▶ [CONSIGNES]:
1. Traduisez en anglais cette phrase de la critique de La Carte et le Territoire : « On ne peut s'empêcher de voir qu'il a diablement raison, ce héros , de s'extraire de la société de consommation et de vivre sans ambition, sans soucis , sans créer quoique ce soit de plus. »
2. Répondez à ces questions d'après la critique de La Carte et le Territoire :
(a) Quel prix le roman a-t-il reçu, et en quelle année ?
(b) Quel personnage du livre peint les portraits de Steve Jobs et de Bill Gates ?
(c) Quel surnom donne-t-on plaisamment à l'auteur ?
3. Poursuivez la critique de La Carte et le Territoire à partir de sa dernière phrase.

▶ [TEXTE DU DOCUMENT]:
Michel Houellebecq, La Carte et le Territoire, Flammarion, Prix Goncourt 2010

Le dernier livre de Houellebeck est une étude sociologique de la France actuelle en même temps qu'un portrait de l'artiste contemporain, collant à son époque , faisant de la pub ou promotion télévisuelle et médiatique de son œuvre au fur et à mesure de sa création, ainsi que citant des célébrités ( ou les » people » ) sans arrêt pour en assurer la diffusion ; C'est stupéfiant, on se croirait au festival de Cannes, et c'est tordant : on assiste donc, dès la première page à la mise en scène de Fréderic Beigbeder,Jean Pierre Pernault de TF1, de Julien Lepers, de Patrick lelay etc , tous des personnages connus , assez nuls d'après l'auteur, sauf Beigbeder qu'il aime beaucoup. De grandes marques comme les cartes Michelin , les Super marché Casino , les compagnies low Cost telles Ryan Air abondent ,avec mots anglais et informatiques pèle mêle ; bref, on se sent aussi comfy que chez le coiffeur avec pizza et fast food , même si les portrait peints par un des héros du livre ( Jed Martin), de Steve Jobs et Bill Gates , de Damien Hirst, Jeff Koons etc . comme les représentants ultimes de notre civilisation occidentale ne nous atterraient pas un max. C'est hilarant,d'une ironie sinistre et implacable, pleine de fausse bienveillance qui va loin ; ces critiques acerbes, sinistrement ironiques, et franchement terrifiantes de la dévastation du XXI e siécle , sonnent juste et sont irréfutables, accablantes , quoique drôlissimes. Il y manque Johnny Halliday, et encore je ne suis pas sûre qu'il n'y soit pas,le roman étant très touffu. Le lecteur est maqué.

Houellebeck a dû s'amuser énormément, d'ailleurs il se met en scène lui même comme écrivain connu et décrié, asocial, sale et plutôt repoussant (puant) ,l'anti héros non lavé, déprimé célèbre, ne mangeant que saucissons en rondelles et buvant du gros rouge et bon vin en pagaille… Assez bien rendu par un auteur prônant comme mode de vie, la désillusion , le contentement minimum, l'ennui pérenne ,et la lucidité absolue en toute simplicité . Je sais qu'on le critique abondamment pour son «  devoir d'être abject », sa « provocation permanente », et son plagiarisme même ; on l'appelle plaisamment « le Baudelaire des supermarchés » ( assez drôle d'ailleurs ), mais le ton incroyable de sincérité absolue et de culot tranquille , infernal, se fichant de tout et de tous , ne trompe pas : cet homme- là sait de quoi il parle . Notre civilisation est bien finie, il ne reste que de vivre à la campagne , peinard et sans douleur avec un bon petit computer,un petit revenu sûr .. et vogue la galére ! Le sexe ,c'est bien fini,Dieu merci, la famille et les enfants, n'en parlons pas, la création artistique , grotesque, «  it is a joke » ( car il parle anglais tout le temps ici ),la société libérale est une cata évidente … Les grands Présidents démocrates américains eux-mêmes comme Bill Clinton, John Kennedy et Obama apparaissant comme «  des botoxés lubriques «  en sont de bons exemples.. quelle misère ! Dans l'ensemble,il faut s'arranger pour voir le moins de cons possibles, la solitude existentielle étant parfaitement assimilée ; c'est la moindre des choses : saine vision des choses finalement. On ne peut s'empêcher de voir qu'il a diablement raison, ce héros , de s'extraire de la société de consommation et de vivre sans ambition, sans soucis , sans créer quoique ce soit de plus.

▶ [LIGNES AFFICHÉES]:
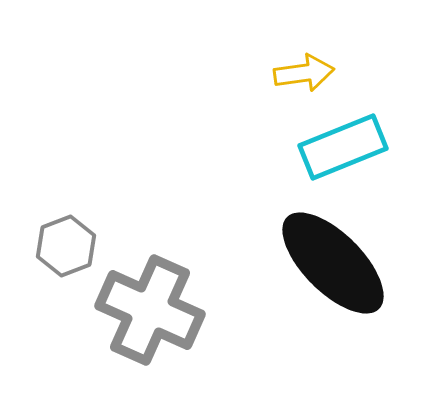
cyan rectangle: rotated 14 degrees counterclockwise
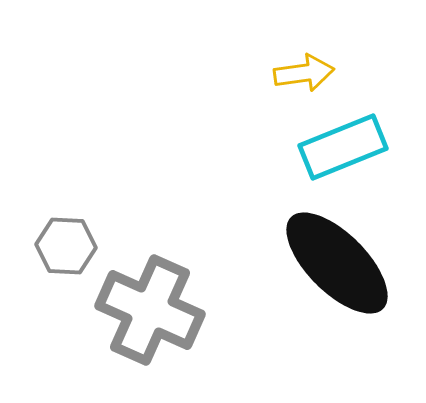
gray hexagon: rotated 24 degrees clockwise
black ellipse: moved 4 px right
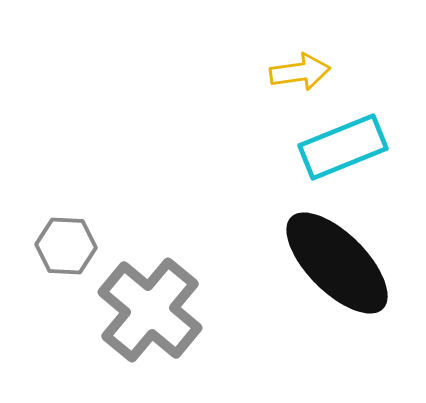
yellow arrow: moved 4 px left, 1 px up
gray cross: rotated 16 degrees clockwise
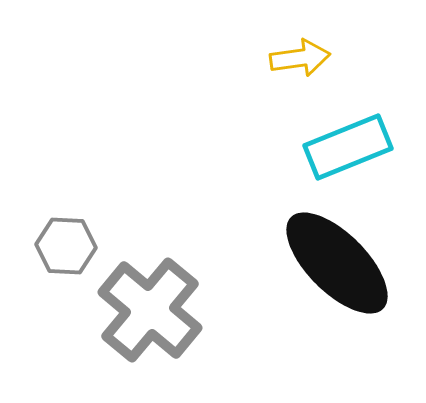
yellow arrow: moved 14 px up
cyan rectangle: moved 5 px right
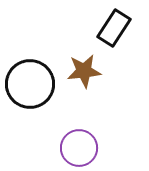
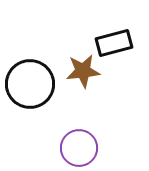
black rectangle: moved 15 px down; rotated 42 degrees clockwise
brown star: moved 1 px left
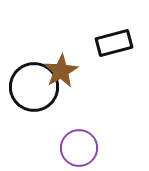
brown star: moved 22 px left; rotated 24 degrees counterclockwise
black circle: moved 4 px right, 3 px down
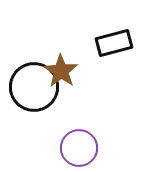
brown star: rotated 8 degrees counterclockwise
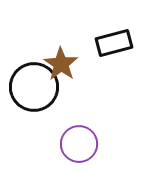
brown star: moved 7 px up
purple circle: moved 4 px up
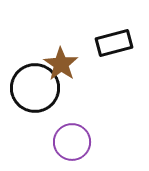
black circle: moved 1 px right, 1 px down
purple circle: moved 7 px left, 2 px up
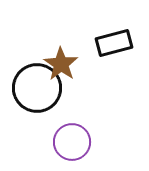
black circle: moved 2 px right
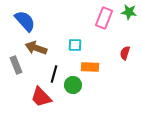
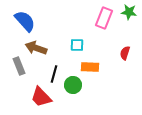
cyan square: moved 2 px right
gray rectangle: moved 3 px right, 1 px down
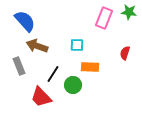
brown arrow: moved 1 px right, 2 px up
black line: moved 1 px left; rotated 18 degrees clockwise
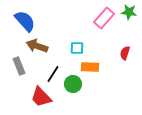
pink rectangle: rotated 20 degrees clockwise
cyan square: moved 3 px down
green circle: moved 1 px up
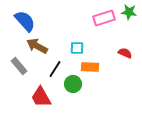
pink rectangle: rotated 30 degrees clockwise
brown arrow: rotated 10 degrees clockwise
red semicircle: rotated 96 degrees clockwise
gray rectangle: rotated 18 degrees counterclockwise
black line: moved 2 px right, 5 px up
red trapezoid: rotated 15 degrees clockwise
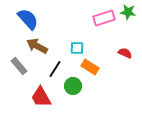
green star: moved 1 px left
blue semicircle: moved 3 px right, 2 px up
orange rectangle: rotated 30 degrees clockwise
green circle: moved 2 px down
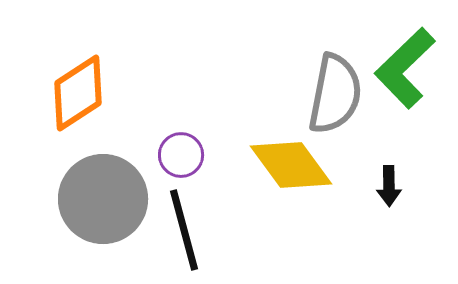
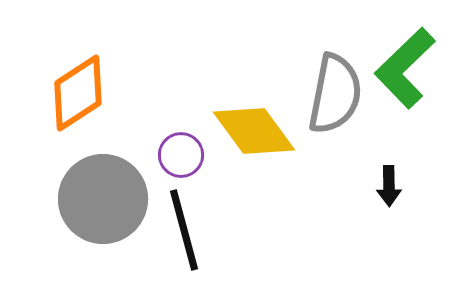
yellow diamond: moved 37 px left, 34 px up
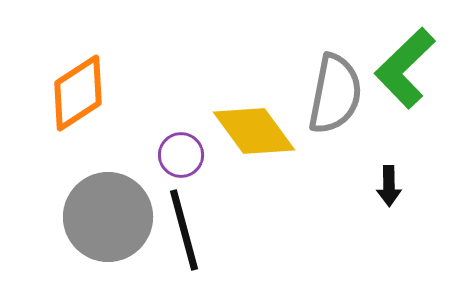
gray circle: moved 5 px right, 18 px down
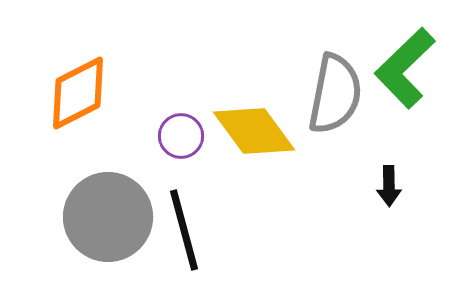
orange diamond: rotated 6 degrees clockwise
purple circle: moved 19 px up
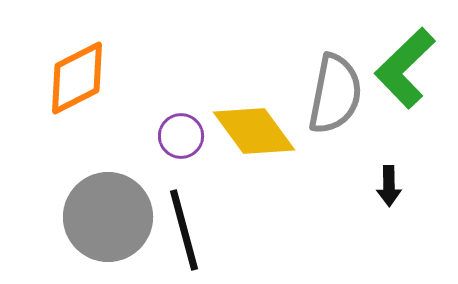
orange diamond: moved 1 px left, 15 px up
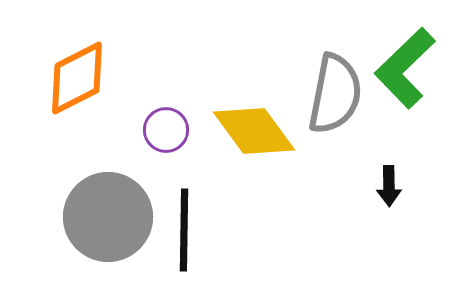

▶ [RÉPONSES PAR TÂCHE]:
1. One cannot help seeing that he is devilishly right, this hero, to pull himself out of consumer society and to live without ambition, without worries, without creating anything more.

2.
(a) Le prix Goncourt, en 2010.
(b) Jed Martin.
(c) « le Baudelaire des supermarchés ».

3.
Mais il y a quelque chose qui cloche dans ce beau petit scénario : le dédoublement du héros de l'histoire est bizarre, peu crédible : pourquoi avoir crée Jed Martin et Michel Houellebeck aussi, qui se ressemblent et sont assez amis d'ailleurs , et pourquoi avoir imaginé la mort atroce et sanglante de Houellebeck qui a la tête coupée et le cadavre déchiqueté par un inconnu pervers ? C'est vrai que dans les romans précédents , il y a aussi des morts violentes , et que notre époque est violente et souvent criminelle, mais ce développement de l'intrigue affaiblit quelque peu le roman qui jusque là, était étonnamment crédible, valable et cohérent.Mais Houellebeck croit par ailleurs qu'une vie humaine doit aller jusqu'à sa fin naturelle , que la mort fait partie intégrante de la vie et en quelque sorte la couronne de signification. Une mort violente ne devrait pas tomber sur un individu plutôt doux et sans prétention car il ya une sorte d'humilité dans son retrait du monde, qui se veut bouddhique mais reste malgré tout hyper célèbre, un de ces «  people «  abhorré … quel sort cruel que d'être le prochain inévitable Goncourt !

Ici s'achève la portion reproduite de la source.